Research data do not have to be ideal, they can i.e. have gaps in measurements resulting from outdoor conditions. It is important to highlight them and describe the causes.

2. Deleting sensitive data

Allowing investigated respondents to be identified:

  • the anonymization - converting personal data to make them impossible to be allocated to a defined or possible to be defined respondent
  • the pseudonymization- converting data in a way they cannot be allocated to a given respondent, without the use of any additional information

The reversibility is the basic feature distinguishing the pseudonymization and anonymization. The anonymization is an irreversible process, whereas the pseudonymzation is a reversible process.

3. The choice of files format

Data should be published in a widely available format, which does not require the commercial software and uses the standard coding (ASCII, UTF-8). It is worth considering the exiting formats in your discipline and not forcing other users to additional conversion of data to avoid losing the quality of data.

File formats:
  • Text, Documentation, Scripts: XML, PDF/A, HTML, Plain Text
  • Still Image: TIFF, JPEG 2000, PNG, JPEG/JFIF, DNG (digital negative), BMP, GIF
  • Geospatial: Shapefile (SHP, DBF, SHX), GeoTIFF, NetCDF
  • Graphic Image:
    raster formats: TIFF, JPEG2000, PNG, JPEG/JFIF, DNG, BMP, GIF
    vector formats: Scalable vector graphics, AutoCAD Drawing Interchange Format, Encapsulated Postscripts, Shape files
  • Cartographic: Most complete data, GeoTIFF, GeoPDF, GeoJPEG2000, Shapefile
  • Audio: WAVE, AIFF, MP3, MXF, FLAC
  • Video: MOV, MPEG-4, AVI, MXF
  • Database: XML, CSV, TAB
4. Giving proper names to folders and files

Please try to answer a few questions at first: What files` names and what structure would be the most useful if I want to use them? What should be included in names to find a precise set of data without any problems? The consequence is the basic rule of organising files. The accepted structure and nomenclature should be maintained all the time.

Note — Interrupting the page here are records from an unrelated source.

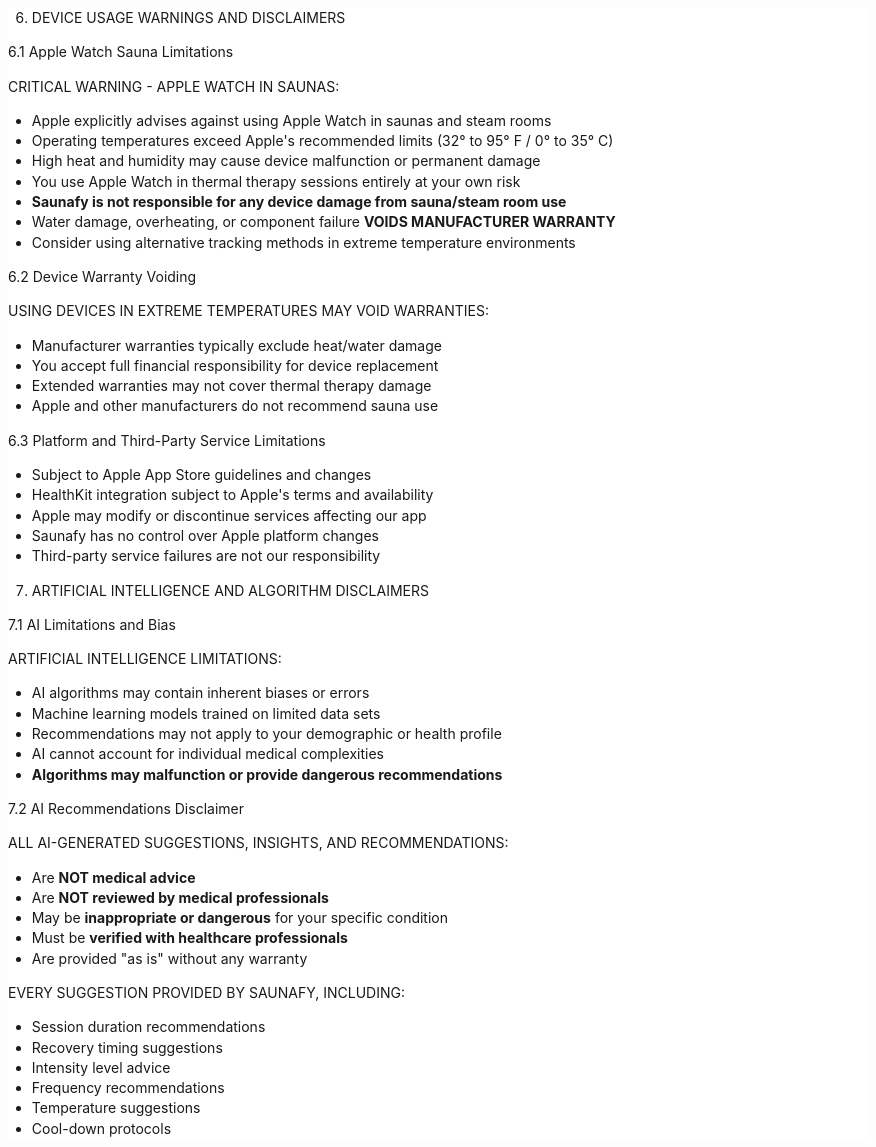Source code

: 

6. DEVICE USAGE WARNINGS AND DISCLAIMERS

6.1 Apple Watch Sauna Limitations

CRITICAL WARNING - APPLE WATCH IN SAUNAS:
- Apple explicitly advises against using Apple Watch in saunas and steam rooms
- Operating temperatures exceed Apple's recommended limits (32° to 95° F / 0° to 35° C)
- High heat and humidity may cause device malfunction or permanent damage
- You use Apple Watch in thermal therapy sessions entirely at your own risk
- **Saunafy is not responsible for any device damage from sauna/steam room use**
- Water damage, overheating, or component failure **VOIDS MANUFACTURER WARRANTY**
- Consider using alternative tracking methods in extreme temperature environments

6.2 Device Warranty Voiding

USING DEVICES IN EXTREME TEMPERATURES MAY VOID WARRANTIES:
- Manufacturer warranties typically exclude heat/water damage
- You accept full financial responsibility for device replacement
- Extended warranties may not cover thermal therapy damage
- Apple and other manufacturers do not recommend sauna use

6.3 Platform and Third-Party Service Limitations

- Subject to Apple App Store guidelines and changes
- HealthKit integration subject to Apple's terms and availability
- Apple may modify or discontinue services affecting our app
- Saunafy has no control over Apple platform changes
- Third-party service failures are not our responsibility



7. ARTIFICIAL INTELLIGENCE AND ALGORITHM DISCLAIMERS

7.1 AI Limitations and Bias

ARTIFICIAL INTELLIGENCE LIMITATIONS:
- AI algorithms may contain inherent biases or errors
- Machine learning models trained on limited data sets
- Recommendations may not apply to your demographic or health profile
- AI cannot account for individual medical complexities
- **Algorithms may malfunction or provide dangerous recommendations**

7.2 AI Recommendations Disclaimer

ALL AI-GENERATED SUGGESTIONS, INSIGHTS, AND RECOMMENDATIONS:
- Are **NOT medical advice**
- Are **NOT reviewed by medical professionals**
- May be **inappropriate or dangerous** for your specific condition
- Must be **verified with healthcare professionals**
- Are provided "as is" without any warranty

EVERY SUGGESTION PROVIDED BY SAUNAFY, INCLUDING:
- Session duration recommendations
- Recovery timing suggestions
- Intensity level advice
- Frequency recommendations
- Temperature suggestions
- Cool-down protocols
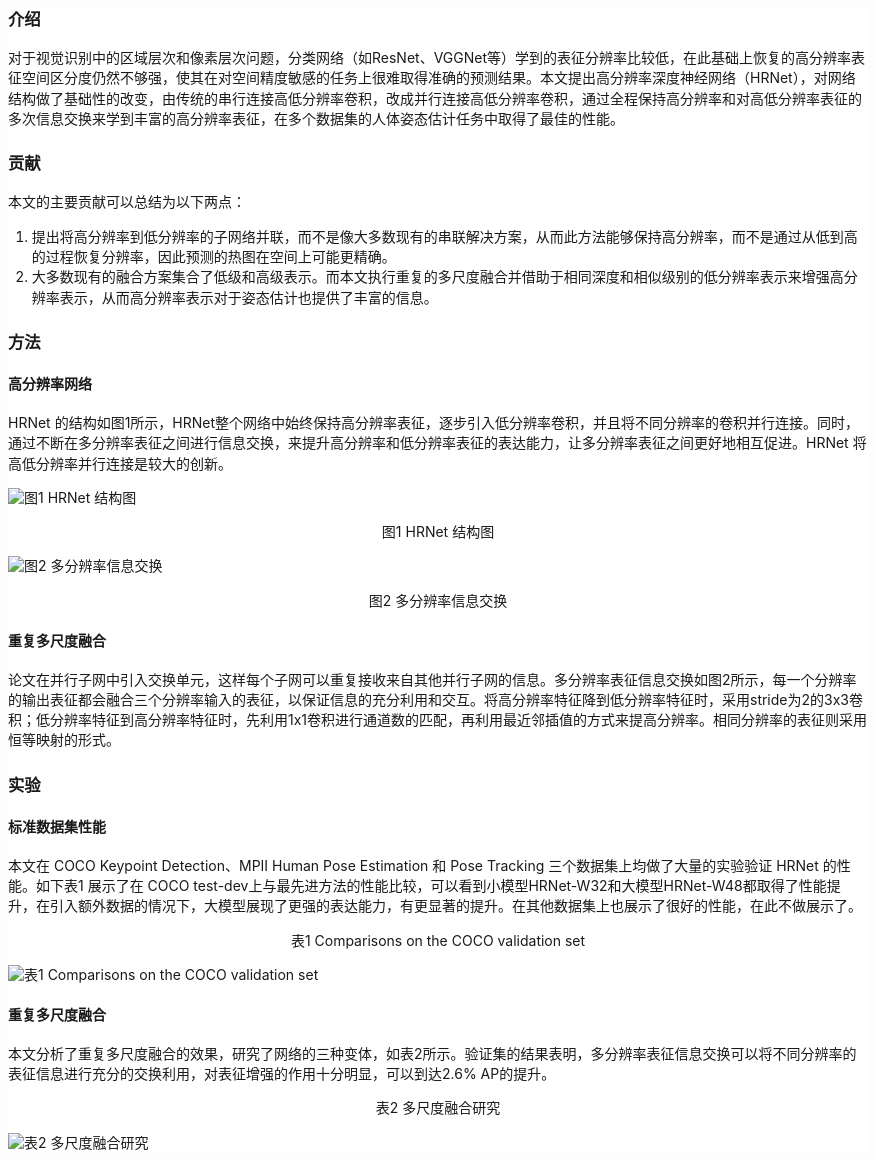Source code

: ### 介绍

对于视觉识别中的区域层次和像素层次问题，分类网络（如ResNet、VGGNet等）学到的表征分辨率比较低，在此基础上恢复的高分辨率表征空间区分度仍然不够强，使其在对空间精度敏感的任务上很难取得准确的预测结果。本文提出高分辨率深度神经网络（HRNet），对网络结构做了基础性的改变，由传统的串行连接高低分辨率卷积，改成并行连接高低分辨率卷积，通过全程保持高分辨率和对高低分辨率表征的多次信息交换来学到丰富的高分辨率表征，在多个数据集的人体姿态估计任务中取得了最佳的性能。

### 贡献

本文的主要贡献可以总结为以下两点：

1. 提出将高分辨率到低分辨率的子网络并联，而不是像大多数现有的串联解决方案，从而此方法能够保持高分辨率，而不是通过从低到高的过程恢复分辨率，因此预测的热图在空间上可能更精确。
2. 大多数现有的融合方案集合了低级和高级表示。而本文执行重复的多尺度融合并借助于相同深度和相似级别的低分辨率表示来增强高分辨率表示，从而高分辨率表示对于姿态估计也提供了丰富的信息。

### 方法

#### 高分辨率网络

HRNet 的结构如图1所示，HRNet整个网络中始终保持高分辨率表征，逐步引入低分辨率卷积，并且将不同分辨率的卷积并行连接。同时，通过不断在多分辨率表征之间进行信息交换，来提升高分辨率和低分辨率表征的表达能力，让多分辨率表征之间更好地相互促进。HRNet 将高低分辨率并行连接是较大的创新。

![图1 HRNet 结构图](https://i.loli.net/2019/09/02/uQs8Cf23zLIRWeB.png)

<center>图1 HRNet 结构图</center>

![图2 多分辨率信息交换](https://i.loli.net/2019/09/02/kojQit8Y4wCXVxl.png)

<center>图2 多分辨率信息交换</center>

#### 重复多尺度融合

论文在并行子网中引入交换单元，这样每个子网可以重复接收来自其他并行子网的信息。多分辨率表征信息交换如图2所示，每一个分辨率的输出表征都会融合三个分辨率输入的表征，以保证信息的充分利用和交互。将高分辨率特征降到低分辨率特征时，采用stride为2的3x3卷积；低分辨率特征到高分辨率特征时，先利用1x1卷积进行通道数的匹配，再利用最近邻插值的方式来提高分辨率。相同分辨率的表征则采用恒等映射的形式。

### 实验

#### 标准数据集性能

本文在 COCO Keypoint Detection、MPII Human Pose Estimation 和 Pose Tracking 三个数据集上均做了大量的实验验证 HRNet 的性能。如下表1 展示了在 COCO test-dev上与最先进方法的性能比较，可以看到小模型HRNet-W32和大模型HRNet-W48都取得了性能提升，在引入额外数据的情况下，大模型展现了更强的表达能力，有更显著的提升。在其他数据集上也展示了很好的性能，在此不做展示了。

<center>表1 Comparisons on the COCO validation set</center>

![表1 Comparisons on the COCO validation set](https://i.loli.net/2019/09/02/pMTv6KVlfeUzHZ9.png)



#### 重复多尺度融合

本文分析了重复多尺度融合的效果，研究了网络的三种变体，如表2所示。验证集的结果表明，多分辨率表征信息交换可以将不同分辨率的表征信息进行充分的交换利用，对表征增强的作用十分明显，可以到达2.6% AP的提升。

<center>表2 多尺度融合研究</center>

![表2 多尺度融合研究](https://i.loli.net/2019/09/02/ktnzWVK7Igr6YDA.png)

5. Giving a proper description of metadata to datasets

Data should be described to be indexed, found and reused.

Some of datasets require to be edited or cleaned. There can be errors in datasets concerning inter alia spelling or grammar, or the nominal value (a multiple use of terms). Objects or contexts identifiers should be free from errors too ('no. of catalogue or 'place#'). If there is any tool required to 'clean' gathered data, you can use i.e. OpenRefine.